Recommendations from friends and family are useful, if they trust a professional then that's a start. Just bear in mind that just because your mate got a good result with his Achilles tendinopathy, it doesn't guarantee that you'll get the same with your 25 year history of back pain. We practitioners really appreciate word of mouth recommendations but it does put the pressure on us.
All good health-related professions have governing bodies with websites you can visit. There is a lot of conflict about evidence of efficacy amongst different treatments, and whilst I love my science and I like to know how things work, I accept that a lot of the time we just don’t know, and it’s ok to admit it. If you feel a treatment benefits you and you have a positive relationship with the provider, then it’s a good thing. If you feel you’re not getting anywhere, then try something else. There is, sadly, no one treatment that will work for all people all the time.
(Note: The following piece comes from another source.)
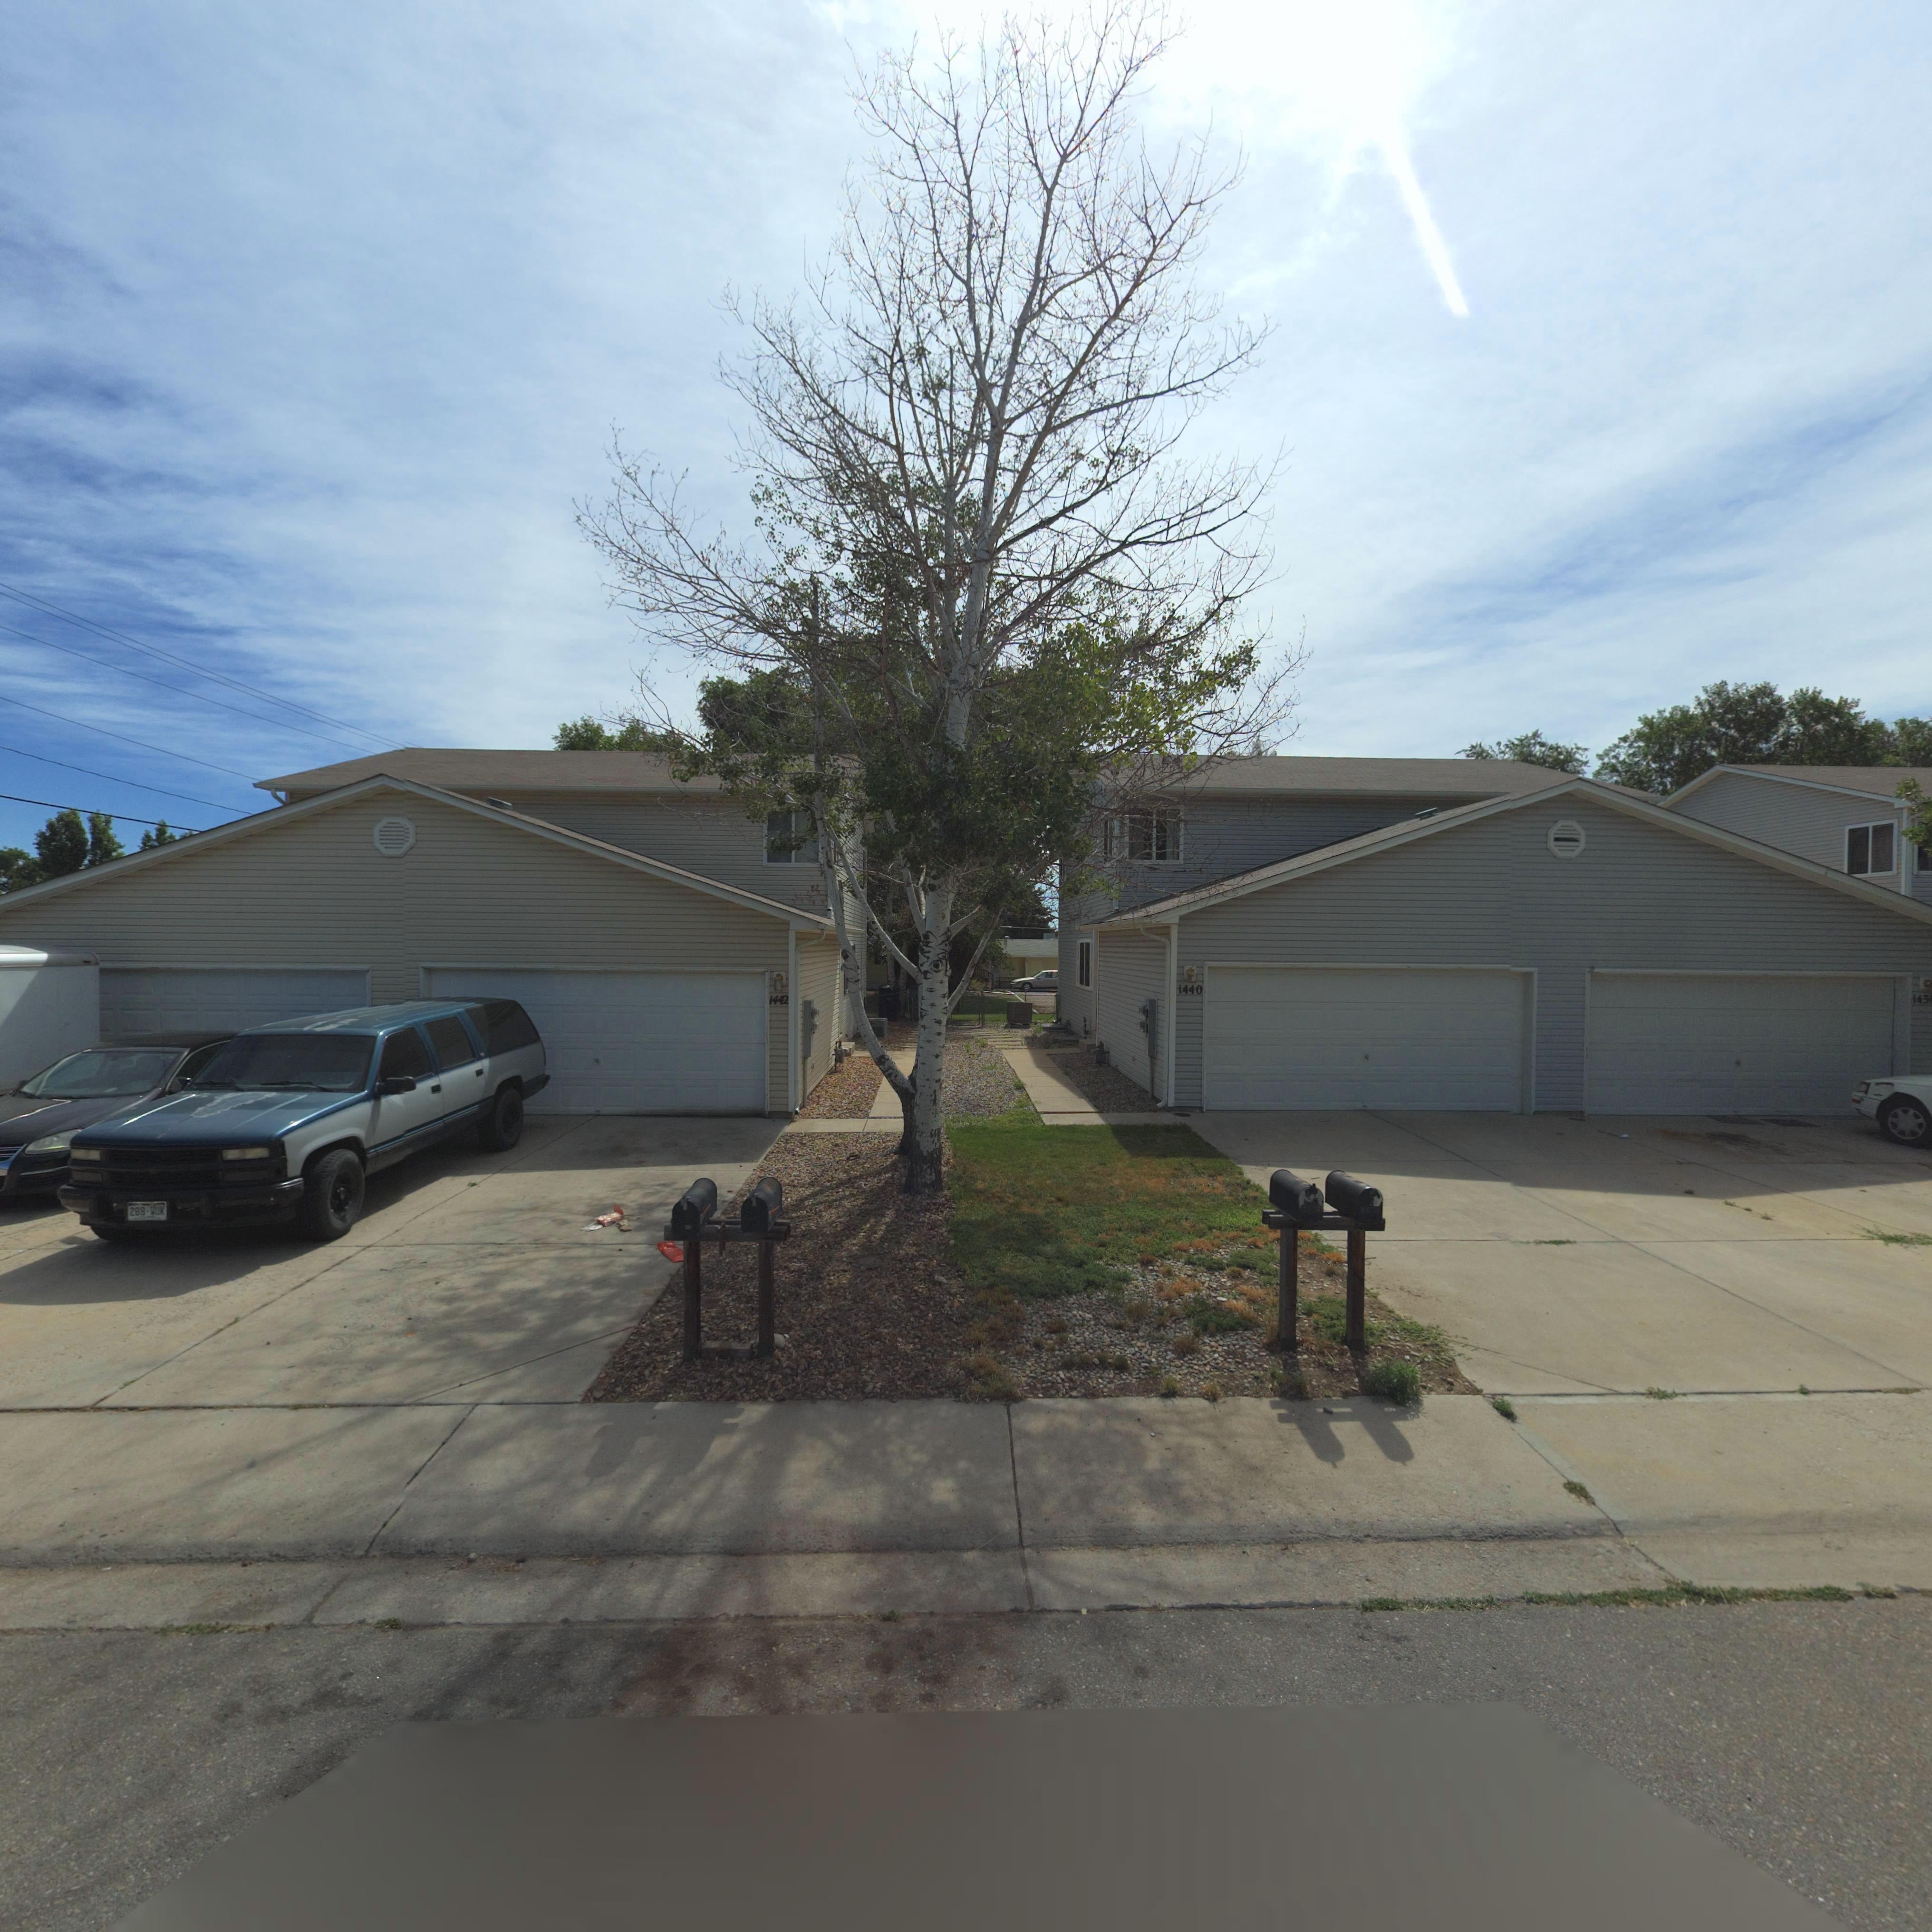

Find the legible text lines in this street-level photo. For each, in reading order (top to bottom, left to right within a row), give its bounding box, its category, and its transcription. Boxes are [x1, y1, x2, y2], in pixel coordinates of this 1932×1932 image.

[1178, 984, 1203, 995] StreetNumber: 1440
[769, 995, 789, 1004] StreetNumber: 1442
[1913, 995, 1929, 1005] StreetNumber: 143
Now I am fully flaunting my biases here, but over the years I have come to realise that prevention is preferable to cure. Lifting weights with fully functioning joints and muscles is a lot less painful than doing physio exercises after damaging a tendon because strength or recovery was lacking. I’m not really a subscriber to the “no pain no gain” school of thought. No pain no brain, on the other hand, there might be something in that.